TA council member wants Arabic on city logo

Councilman Ahmed Mashrawi says motion would help correct historical slights against the city’s rich Arabic legacy.

AHMED MASHRAWI 370 (photo credit: Courtesy Mashrawi PR)
AHMED MASHRAWI 370
(photo credit: Courtesy Mashrawi PR)
A Tel Aviv-Jaffa councilman will submit a motion to have the name of the city written in Arabic on the municipality’s flag, a move he said will increase Arab residents’ feeling of attachment to the city.
Councilman Ahmed Mashrawi said Thursday that at next Monday’s city council meeting he plans to present the motion, which he said would help correct what he called historical slights against the city’s rich Arabic legacy.
“When Tel Aviv and Jaffa were united in 1950 the political goal that stood behind this decision was the desire to erase all of the glorious Arab history in Jaffa. The Arab community of Jaffa is today a minority in the city but it has a glorious history in Jaffa and it is fitting that it be honored by putting the name in Arabic on the municipality logo,” Mashrawi said Thursday.

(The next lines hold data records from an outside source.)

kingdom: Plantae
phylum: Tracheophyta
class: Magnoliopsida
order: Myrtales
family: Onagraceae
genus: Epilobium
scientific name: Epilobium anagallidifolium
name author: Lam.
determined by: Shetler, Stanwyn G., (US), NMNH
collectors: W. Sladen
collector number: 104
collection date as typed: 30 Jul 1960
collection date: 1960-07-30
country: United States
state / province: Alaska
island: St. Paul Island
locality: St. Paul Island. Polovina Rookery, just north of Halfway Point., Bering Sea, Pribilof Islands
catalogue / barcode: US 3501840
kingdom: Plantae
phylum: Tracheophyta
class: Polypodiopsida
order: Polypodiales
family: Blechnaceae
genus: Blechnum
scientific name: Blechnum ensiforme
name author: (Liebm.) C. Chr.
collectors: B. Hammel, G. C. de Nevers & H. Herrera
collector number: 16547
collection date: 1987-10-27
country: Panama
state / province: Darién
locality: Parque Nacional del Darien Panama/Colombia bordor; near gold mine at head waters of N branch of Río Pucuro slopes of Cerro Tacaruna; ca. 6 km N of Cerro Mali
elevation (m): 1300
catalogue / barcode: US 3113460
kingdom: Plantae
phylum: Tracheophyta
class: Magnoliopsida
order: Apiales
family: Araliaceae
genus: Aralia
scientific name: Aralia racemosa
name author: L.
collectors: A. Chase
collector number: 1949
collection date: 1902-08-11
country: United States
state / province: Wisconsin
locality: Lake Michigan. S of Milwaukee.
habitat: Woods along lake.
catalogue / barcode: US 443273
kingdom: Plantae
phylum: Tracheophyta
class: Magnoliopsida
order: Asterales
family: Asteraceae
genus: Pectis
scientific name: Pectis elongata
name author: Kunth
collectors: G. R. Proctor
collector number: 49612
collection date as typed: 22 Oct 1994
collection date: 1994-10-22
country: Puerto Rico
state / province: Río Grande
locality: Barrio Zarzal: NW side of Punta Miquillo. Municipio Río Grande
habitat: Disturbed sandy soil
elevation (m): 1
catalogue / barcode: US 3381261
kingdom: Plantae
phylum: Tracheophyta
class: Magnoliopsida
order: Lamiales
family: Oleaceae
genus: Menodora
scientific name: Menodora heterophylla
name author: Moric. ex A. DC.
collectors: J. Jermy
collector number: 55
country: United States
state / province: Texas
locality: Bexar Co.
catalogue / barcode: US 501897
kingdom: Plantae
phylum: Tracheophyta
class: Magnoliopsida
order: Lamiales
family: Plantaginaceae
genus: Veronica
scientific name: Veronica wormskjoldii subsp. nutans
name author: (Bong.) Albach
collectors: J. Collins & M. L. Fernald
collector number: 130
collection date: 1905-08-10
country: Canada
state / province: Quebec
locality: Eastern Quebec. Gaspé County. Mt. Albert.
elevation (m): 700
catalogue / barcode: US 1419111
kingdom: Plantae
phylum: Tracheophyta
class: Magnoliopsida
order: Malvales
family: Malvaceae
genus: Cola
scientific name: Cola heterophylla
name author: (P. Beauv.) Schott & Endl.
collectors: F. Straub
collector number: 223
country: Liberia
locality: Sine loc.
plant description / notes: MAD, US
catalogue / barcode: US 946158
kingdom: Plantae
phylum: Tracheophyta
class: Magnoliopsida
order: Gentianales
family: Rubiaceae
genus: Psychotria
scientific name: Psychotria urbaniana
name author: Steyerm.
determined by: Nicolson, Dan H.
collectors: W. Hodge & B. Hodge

Last year, the Meretz city councilman pushed forward a plan that would give Arabic names to eight unnamed streets in Jaffa. Though nearly one-third of Jaffa’s 46,000 residents are Arabs, there are only a half a dozen streets named after Arab figures out of over 400 streets there, according to Mashrawi.
He said that changing the logo would mean that “Jaffa’s Arab residents would feel more connected to the symbols of the city and in particular the city flag which flies on Jewish holidays on the streets of Jaffa.”
“If the city of Tel Aviv unanimously supports this motion, it could have an effect on all of the cities in Israel which look towards Tel Aviv for inspiration,” Mashrawi said.